The day highlights the launch of Reboot's Sabbath Manifesto, a new project with 10 principles to reclaim a weekly time out: Avoid Technology; Connect With Loved Ones; Nurture Your Health; Get Outside; Avoid Commerce; Light Candles; Drink Wine; Eat Bread; Find Silence; Give Back.

The project is the brainchild of Reboot's network of artists, writers, journalists and filmmakers who work in the technology and media sector, and are at the forefront of electronic communication. But they've also begun to realize how pervasive electronic communication is harming their personal relationships; their ability to focus; and their ability to savor the world around them.

An AOL study found that 59 percent of PDA users check e-mail every time a new message alert arrives and 83 percent check e-mail every day on vacation, according to a story by WebMD about technology addiction.

Sabbath Manifesto creator Dan Rollman, founder of the Universal World Record Database (URDB) which collects world records and was recently featured on Late Night with Jimmy Fallon, said that as people fall deeper into the digital world, their attention spans are evaporating. Avoiding technology on a weekly basis isn't a magical solution to the problem but it is a start, he said.

"There's clearly a social problem when we're interacting more with digital interfaces than our fellow human beings. Rich, engaging conversations are harder to come by than they were a few years ago," Rollman said. "Adding a modern Sabbath will ideally reward with the same riches this ritual has provided for centuries -- a chance to catch our breaths, replenish our souls and reconnect with the living, breathing people we love."

While the creators of the Manifesto, including Jill Soloway, executive producer of Showtime's United States of Tara, and Greg Clayman, executive vice president of digital distribution and business development at MTV Networks, acknowledge that technology can bring people together and is vital to today's society, they suggest balance is not just possible, it's essential for a reprieve from today's tech-saturated world.

Those committed include Ken Goldberg, Director of the UC Berkeley Center for New Media.

"Technology is quite seductive but patience is still a virtue," said Goldberg who is a member of the Reboot network. "Patience has never been my strong point, but I'm learning that periods of inaccessibility put the world into context: the alternative is a 'beige' existence where everything is equivalent. As the Rabbis warned in the tale of the Golem, technologies are extremely helpful as long as we remember how to unplug them."

Goldberg and his wife, filmmaker Tiffany Shlain, wrote a poem titled "Yelp" (With Apologies to Allen Ginsberg), for the launch of the Sabbath Manifesto and the National Day of Unplugging, that they have turned into a video.

People around the country, from New York to San Francisco and Los Angeles will be participating. Reboot is encouraging them to report back on their experiences at when they plug back in Saturday night. The goal is to spark an ongoing exchange of ideas that will create rituals and ways of engaging for this generation.

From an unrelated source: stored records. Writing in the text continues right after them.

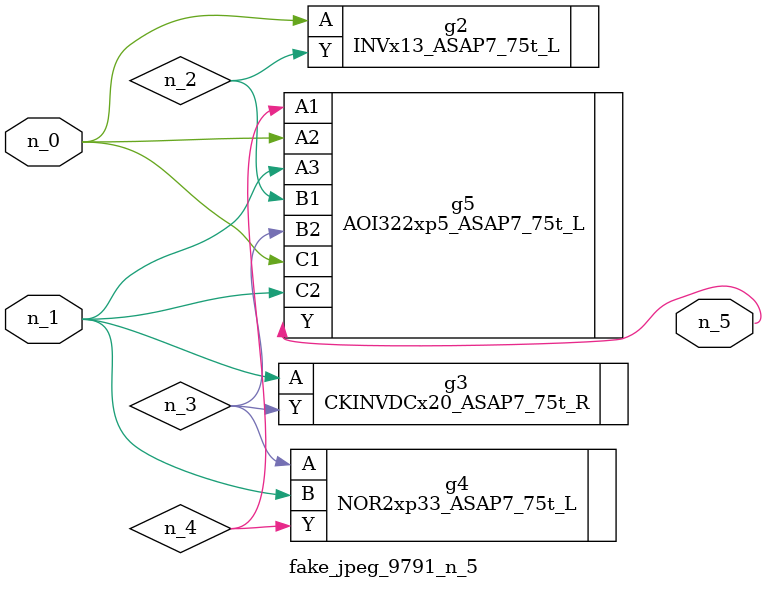
<source format=v>
module fake_jpeg_9791_n_5 (n_0, n_1, n_5);

input n_0;
input n_1;

output n_5;

wire n_2;
wire n_3;
wire n_4;

INVx13_ASAP7_75t_L g2 ( 
.A(n_0),
.Y(n_2)
);

CKINVDCx20_ASAP7_75t_R g3 ( 
.A(n_1),
.Y(n_3)
);

NOR2xp33_ASAP7_75t_L g4 ( 
.A(n_3),
.B(n_1),
.Y(n_4)
);

AOI322xp5_ASAP7_75t_L g5 ( 
.A1(n_4),
.A2(n_0),
.A3(n_1),
.B1(n_2),
.B2(n_3),
.C1(n_0),
.C2(n_1),
.Y(n_5)
);


endmodule
</source>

"This will show people how dependent they have become on technology and how compulsive it has become," said Adi Jaffe, a UCLA doctoral student in psychology who also writes the "All About Addiction" blog on the Psychology Today website.

After finding that he was often on his computer or cell phone late into the night and on weekends, the 33-year-old Jaffe recently made a pact with his wife to shut off their cell phones on Friday nights.

Being unaware of that kind of stuff is a problem. If nothing else, the day will make us kind of pause and go, 'Do I want media and technology to play as much of a role as it does?' At least you get people to ask the question," Jaffe said.